Amazon Linux 2023 Now Available (Cloud-Optimized Linux Distro)

Amazon this week announced the release of Amazon Linux 2023, the latest version of its homegrown Linux distribution for cloud workloads.

Amazon Linux is a RHEL-derived OS optimized for use with Amazon’s cloud services.

A long-term support offering, the distro is designed to offer a stable, secure, and high-performance environment for running apps and workloads in the cloud. It comes with a number of tools created to interact and connect to other AWS services.

For its 3rd-generation offering, Amazon Linux 2023 touts three core benefits: high-security; predictable lifecycle; and deterministic updates.

Security-wise, Amazon says this version of its OS includes ‘preconfigured security policies’ that meet industry standard practices. These can be coffered at launch or run time. The OS also ships with a hardened Linux kernel.

On lifecycle, Amazon Linux 2023 gets 5 years of long-term support. Updates (comprised of security patches, bug fixes, and package updates) get issued every 3 months. In addition to quarterly updates, Amazon provides security updates ‘as soon as they are available’.
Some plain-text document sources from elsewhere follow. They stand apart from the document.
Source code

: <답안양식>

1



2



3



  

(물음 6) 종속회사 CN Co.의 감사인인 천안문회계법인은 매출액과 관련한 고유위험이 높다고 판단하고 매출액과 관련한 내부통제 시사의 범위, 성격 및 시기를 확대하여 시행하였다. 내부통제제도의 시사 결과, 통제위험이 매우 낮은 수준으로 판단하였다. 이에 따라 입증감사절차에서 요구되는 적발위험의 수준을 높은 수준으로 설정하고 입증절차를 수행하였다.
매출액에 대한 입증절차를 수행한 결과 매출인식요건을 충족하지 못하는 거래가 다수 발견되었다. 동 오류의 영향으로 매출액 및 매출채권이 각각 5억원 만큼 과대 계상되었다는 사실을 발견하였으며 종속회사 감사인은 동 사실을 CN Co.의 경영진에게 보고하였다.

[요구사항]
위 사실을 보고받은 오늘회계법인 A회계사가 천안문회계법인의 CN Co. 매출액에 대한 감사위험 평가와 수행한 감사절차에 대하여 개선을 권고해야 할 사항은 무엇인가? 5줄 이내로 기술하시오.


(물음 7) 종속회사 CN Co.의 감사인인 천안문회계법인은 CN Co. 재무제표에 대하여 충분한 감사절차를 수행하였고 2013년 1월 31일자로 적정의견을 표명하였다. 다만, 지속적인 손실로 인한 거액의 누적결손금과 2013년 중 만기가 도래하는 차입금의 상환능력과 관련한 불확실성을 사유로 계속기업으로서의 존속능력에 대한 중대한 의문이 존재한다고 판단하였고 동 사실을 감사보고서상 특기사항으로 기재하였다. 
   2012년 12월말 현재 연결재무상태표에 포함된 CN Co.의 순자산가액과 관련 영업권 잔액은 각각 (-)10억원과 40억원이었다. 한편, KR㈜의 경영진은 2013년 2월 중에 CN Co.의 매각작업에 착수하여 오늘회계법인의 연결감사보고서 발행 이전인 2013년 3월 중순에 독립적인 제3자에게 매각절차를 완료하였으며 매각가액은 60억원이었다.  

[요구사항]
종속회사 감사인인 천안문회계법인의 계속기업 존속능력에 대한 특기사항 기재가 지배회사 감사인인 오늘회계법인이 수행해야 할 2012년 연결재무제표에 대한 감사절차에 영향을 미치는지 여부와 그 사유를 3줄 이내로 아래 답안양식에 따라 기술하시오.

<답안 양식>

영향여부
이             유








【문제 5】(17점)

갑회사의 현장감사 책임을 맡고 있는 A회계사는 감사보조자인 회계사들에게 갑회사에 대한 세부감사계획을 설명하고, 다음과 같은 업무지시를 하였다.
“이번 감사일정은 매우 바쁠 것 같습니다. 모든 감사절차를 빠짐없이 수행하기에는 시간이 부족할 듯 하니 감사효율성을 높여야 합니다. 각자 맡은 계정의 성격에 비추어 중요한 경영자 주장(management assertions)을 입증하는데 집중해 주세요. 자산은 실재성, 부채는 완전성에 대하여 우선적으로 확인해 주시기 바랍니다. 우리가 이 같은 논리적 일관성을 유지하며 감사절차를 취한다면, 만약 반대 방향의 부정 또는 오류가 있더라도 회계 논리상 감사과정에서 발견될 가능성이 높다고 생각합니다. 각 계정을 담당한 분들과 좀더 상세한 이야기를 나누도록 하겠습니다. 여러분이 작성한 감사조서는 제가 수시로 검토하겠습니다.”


Finally, deterministic updates – I’ll allow Amazon to explain:

“Amazon Linux provides you with deterministic updates through versioned repositories, a flexible and consistent update mechanism. The distribution locks to a specific version of the Amazon Linux package repository, giving you control over how and when you absorb updates. By default, and in contrast with Amazon Linux 2, a dnf update command will not update your installed packages (dnf is the successor to yum). This helps to ensure that you are using the same package versions across your fleet.”

If any of that sounds like something you’d be keen to take advantage of you you can learn more about Amazon Linux 2023 on the AWS website. If you’re keen to know what the pros/cons are versus Amazon Linux 2, this web page has a comparison.

Get Amazon Linux 2023

Amazon Linux 2023 is free to use, and it can be accessed via AWS relatively easy (this article is more of a news update than a how-to, so I’ll leave that to the excellent documentation Amazon provides on its website).

Want to use Amazon Linux elsewhere? You can – it’s free, open-source software after all! Just keep in mind that some Amazon Linux packages within the distro might not be compatible with other cloud providers or server setups.